> Input records

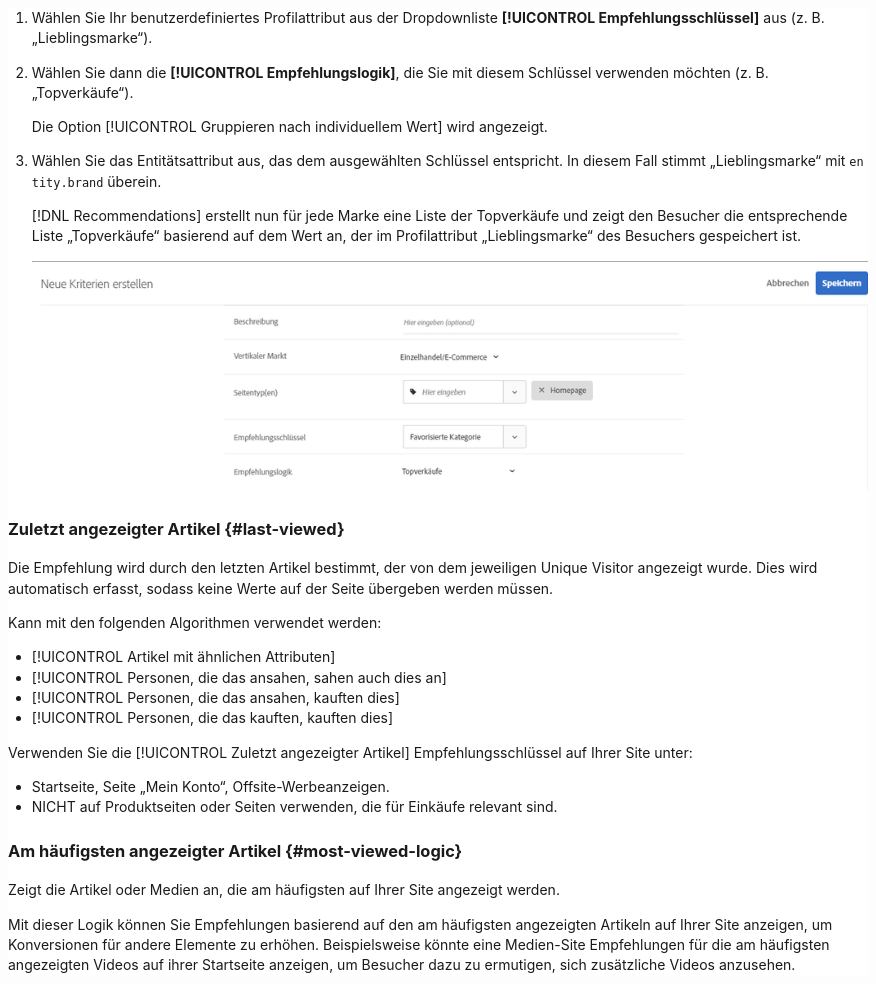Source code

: 1. Wählen Sie Ihr benutzerdefiniertes Profilattribut aus der Dropdownliste **[!UICONTROL Empfehlungsschlüssel]** aus (z. B. „Lieblingsmarke“).

1. Wählen Sie dann die **[!UICONTROL Empfehlungslogik]**, die Sie mit diesem Schlüssel verwenden möchten (z. B. „Topverkäufe“).

   Die Option [!UICONTROL Gruppieren nach individuellem Wert] wird angezeigt.

1. Wählen Sie das Entitätsattribut aus, das dem ausgewählten Schlüssel entspricht. In diesem Fall stimmt „Lieblingsmarke“ mit `entity.brand` überein.

   [!DNL Recommendations] erstellt nun für jede Marke eine Liste der Topverkäufe und zeigt den Besucher die entsprechende Liste „Topverkäufe“ basierend auf dem Wert an, der im Profilattribut „Lieblingsmarke“ des Besuchers gespeichert ist.

   ![Neues Kriteriendialogfeld erstellen 2](/help/c-recommendations/c-algorithms/assets/create-new-criteria-2.png)

### Zuletzt angezeigter Artikel {#last-viewed}

Die Empfehlung wird durch den letzten Artikel bestimmt, der von dem jeweiligen Unique Visitor angezeigt wurde. Dies wird automatisch erfasst, sodass keine Werte auf der Seite übergeben werden müssen.

Kann mit den folgenden Algorithmen verwendet werden:

* [!UICONTROL Artikel mit ähnlichen Attributen]
* [!UICONTROL Personen, die das ansahen, sahen auch dies an]
* [!UICONTROL Personen, die das ansahen, kauften dies]
* [!UICONTROL Personen, die das kauften, kauften dies]

Verwenden Sie die [!UICONTROL Zuletzt angezeigter Artikel] Empfehlungsschlüssel auf Ihrer Site unter:

* Startseite, Seite „Mein Konto“, Offsite-Werbeanzeigen.
* NICHT auf Produktseiten oder Seiten verwenden, die für Einkäufe relevant sind.

### Am häufigsten angezeigter Artikel {#most-viewed-logic}

Zeigt die Artikel oder Medien an, die am häufigsten auf Ihrer Site angezeigt werden.

Mit dieser Logik können Sie Empfehlungen basierend auf den am häufigsten angezeigten Artikeln auf Ihrer Site anzeigen, um Konversionen für andere Elemente zu erhöhen. Beispielsweise könnte eine Medien-Site Empfehlungen für die am häufigsten angezeigten Videos auf ihrer Startseite anzeigen, um Besucher dazu zu ermutigen, sich zusätzliche Videos anzusehen.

> Instructions to follow
Pull every line with "wird" from the records.

> Result of the exercise
   Die Option [!UICONTROL Gruppieren nach individuellem Wert] wird angezeigt.
Die Empfehlung wird durch den letzten Artikel bestimmt, der von dem jeweiligen Unique Visitor angezeigt wurde. Dies wird automatisch erfasst, sodass keine Werte auf der Seite übergeben werden müssen.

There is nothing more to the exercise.